**WYBRANY TEKST**
◆ ◆ ◆

Chińskie fraki
We wtorek 9 lipca w siedzibie Polskiego Komitetu Olimpijskiego z inicjatywy PZJ odbyło się spotkanie z zawodnikami nominowanymi na Igrzyska Olimpijskie w trzech konkurencjach jeździeckich. Tak się złożyło, że w tym samym czasie dotarł tam sprzęt zamówiony przez PZJ dla olimpijczyków. W tej liczbie były fraki ujeżdżeniowe. I od razu zrobił się problem.
Z czterech amazonek (trzy + rezerwowa) dwie zgłosiły zastrzeżenia do tych fraków. Przede wszystkim chodziło o ich dopasowania do sylwetek zawodniczek, a właściwie niedopasowanie. Również jakość materiału (plastikopodobny, nieoddychający) budziła zastrzeżenia.
Okazało się, że fraki zostały wyprodukowane w Chinach, ale nie były szyte na miarę, z wykorzystaniem konkretnych wymiarów członkiń kadry olimpijskiej, bo tych wymiarów nikt od zawodniczek nie pobierał i nie wysyłał do chińskiej firmy. Firmy, która nie ma żadnego doświadczenia w szyciu tego typu, bardzo specyficznego ubioru. Fraki oczywiście różnią się, bo jeden jest Xl, drugi L, a kolejny M, itp. Ale nie tylko o rozmiar chodzi. Oto jakie konkretnie zastrzeżenia do nowego fraka ma Katarzyna Milczarek.
Informuję, że otrzymany dnia 09.07.2024 sprzęt (frak) niestety nie jest dopasowany do mojej sylwetki, co krępuje moje ruchy podczas jazdy.
Ponadto obciążenia pół fraka, zamieszczone na ich zakończeniach obijając się o boki konia powodują u niego irytację, a po ich usunięciu (bo istnieje taka możliwość) nie podszyte podszewką poły fraka są zbyt lekkie i „fruwają” co powoduje jeszcze większe zdenerwowanie i lęk u konia.
W związku z powyższym, start w tym fraku może w znaczący sposób wpłynąć na obniżenie wyniku startu głównego na IO.
Z wyrazami szacunku
Katarzyna Milczarek
A prezes PZJ, Marcin Kamiński, do którego skierowany był powyższy mail, odpowiedział tak:
Z pokorą przyjmuję te informacje, oczywiście nie zmuszamy do udziału jeżeli w ocenie zawodnika jest to niebezpieczne.
Delikatnie mówiąc, odpowiedź mało elegancka.
Wydaje się, że skoro PZJ (kto konkretnie nie wiem) nawalił w tej sprawie, to teraz powinien zrobić wszystko, aby to naprawić. Zażądać od chińskiej firmy, aby szybko dokonała – nazwijmy to - poprawek krawieckich, zgodnie z wymiarami ciała zawodniczek (tych, które mają obiekcje), po uprzednim otrzymaniu od nich tych wymiarów. Czasu jeszcze trochę jest.

◆ ◆ ◆

**LISTA MATERIAŁÓW**

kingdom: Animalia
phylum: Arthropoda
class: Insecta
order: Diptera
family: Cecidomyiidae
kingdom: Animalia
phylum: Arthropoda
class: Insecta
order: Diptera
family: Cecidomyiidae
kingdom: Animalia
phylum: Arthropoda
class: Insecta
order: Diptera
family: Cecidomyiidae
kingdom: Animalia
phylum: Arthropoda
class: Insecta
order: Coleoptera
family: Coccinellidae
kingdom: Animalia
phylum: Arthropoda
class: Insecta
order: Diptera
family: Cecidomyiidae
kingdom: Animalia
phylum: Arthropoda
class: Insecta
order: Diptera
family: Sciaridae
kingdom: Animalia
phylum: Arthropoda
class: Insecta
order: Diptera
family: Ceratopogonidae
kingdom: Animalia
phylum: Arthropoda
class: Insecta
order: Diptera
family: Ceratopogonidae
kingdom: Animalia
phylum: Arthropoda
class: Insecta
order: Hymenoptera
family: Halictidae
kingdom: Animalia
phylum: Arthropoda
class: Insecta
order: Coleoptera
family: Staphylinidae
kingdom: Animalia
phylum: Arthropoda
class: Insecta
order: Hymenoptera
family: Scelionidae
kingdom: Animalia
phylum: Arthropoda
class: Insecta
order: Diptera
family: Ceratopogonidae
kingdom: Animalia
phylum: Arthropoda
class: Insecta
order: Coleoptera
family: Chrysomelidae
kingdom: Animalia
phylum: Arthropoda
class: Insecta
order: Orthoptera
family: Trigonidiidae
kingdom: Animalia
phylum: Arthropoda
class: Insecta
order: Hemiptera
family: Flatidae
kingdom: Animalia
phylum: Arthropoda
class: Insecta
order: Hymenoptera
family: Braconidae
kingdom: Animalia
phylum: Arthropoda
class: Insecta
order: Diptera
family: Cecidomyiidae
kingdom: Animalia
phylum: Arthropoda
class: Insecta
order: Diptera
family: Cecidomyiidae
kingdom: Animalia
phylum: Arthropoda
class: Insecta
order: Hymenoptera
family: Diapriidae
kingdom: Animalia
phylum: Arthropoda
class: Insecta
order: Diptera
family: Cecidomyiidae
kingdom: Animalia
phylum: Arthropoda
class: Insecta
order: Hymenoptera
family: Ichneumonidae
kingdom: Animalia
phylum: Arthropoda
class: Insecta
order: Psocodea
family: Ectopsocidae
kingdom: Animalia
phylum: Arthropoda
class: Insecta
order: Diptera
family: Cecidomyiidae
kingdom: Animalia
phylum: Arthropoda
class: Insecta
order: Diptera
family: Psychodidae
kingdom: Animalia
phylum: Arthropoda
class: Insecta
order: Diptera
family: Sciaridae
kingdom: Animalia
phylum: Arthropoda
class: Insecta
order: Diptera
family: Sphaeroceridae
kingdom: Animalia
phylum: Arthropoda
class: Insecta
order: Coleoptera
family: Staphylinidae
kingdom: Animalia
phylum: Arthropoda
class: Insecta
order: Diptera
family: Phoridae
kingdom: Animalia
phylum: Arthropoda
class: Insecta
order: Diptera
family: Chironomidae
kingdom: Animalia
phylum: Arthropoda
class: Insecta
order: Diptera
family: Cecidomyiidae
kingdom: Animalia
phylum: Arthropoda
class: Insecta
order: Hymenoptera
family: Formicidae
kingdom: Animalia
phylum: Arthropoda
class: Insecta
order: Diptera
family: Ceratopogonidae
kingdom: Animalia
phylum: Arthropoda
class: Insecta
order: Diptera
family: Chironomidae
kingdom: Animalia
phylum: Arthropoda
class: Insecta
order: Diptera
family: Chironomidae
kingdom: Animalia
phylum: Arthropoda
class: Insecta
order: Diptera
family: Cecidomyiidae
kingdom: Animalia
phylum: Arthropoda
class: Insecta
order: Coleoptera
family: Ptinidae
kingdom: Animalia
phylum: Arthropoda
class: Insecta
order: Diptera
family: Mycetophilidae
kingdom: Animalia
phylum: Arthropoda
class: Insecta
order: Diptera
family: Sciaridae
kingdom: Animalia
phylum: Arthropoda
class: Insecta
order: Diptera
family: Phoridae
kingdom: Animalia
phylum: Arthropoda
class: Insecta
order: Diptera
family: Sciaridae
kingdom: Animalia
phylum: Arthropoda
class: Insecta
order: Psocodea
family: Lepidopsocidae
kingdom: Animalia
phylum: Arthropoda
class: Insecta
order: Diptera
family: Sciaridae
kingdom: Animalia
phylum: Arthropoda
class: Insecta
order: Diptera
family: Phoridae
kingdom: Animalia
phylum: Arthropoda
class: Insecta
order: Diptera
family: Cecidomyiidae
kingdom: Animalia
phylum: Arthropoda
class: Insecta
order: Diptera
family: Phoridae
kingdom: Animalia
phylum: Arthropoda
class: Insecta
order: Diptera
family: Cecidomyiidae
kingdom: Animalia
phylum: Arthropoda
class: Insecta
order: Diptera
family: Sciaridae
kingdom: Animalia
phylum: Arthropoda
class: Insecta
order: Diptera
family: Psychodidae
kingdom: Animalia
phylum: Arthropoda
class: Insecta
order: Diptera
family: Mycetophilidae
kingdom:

◆ ◆ ◆

**TREŚĆ ZADANIA**
Przepisz, proszę, fragment tekstu o frakach od „Ponadto obciążenia pół” do „odpowiedź mało elegancka.”, zastępując „konia” słowem „wierzchowca”.

**ODPOWIEDŹ PISEMNA**
Ponadto obciążenia pół fraka, zamieszczone na ich zakończeniach obijając się o boki wierzchowca powodują u niego irytację, a po ich usunięciu (bo istnieje taka możliwość) nie podszyte podszewką poły fraka są zbyt lekkie i „fruwają” co powoduje jeszcze większe zdenerwowanie i lęk u wierzchowca.
W związku z powyższym, start w tym fraku może w znaczący sposób wpłynąć na obniżenie wyniku startu głównego na IO.
Z wyrazami szacunku
Katarzyna Milczarek
A prezes PZJ, Marcin Kamiński, do którego skierowany był powyższy mail, odpowiedział tak:
Z pokorą przyjmuję te informacje, oczywiście nie zmuszamy do udziału jeżeli w ocenie zawodnika jest to niebezpieczne.
Delikatnie mówiąc, odpowiedź mało elegancka.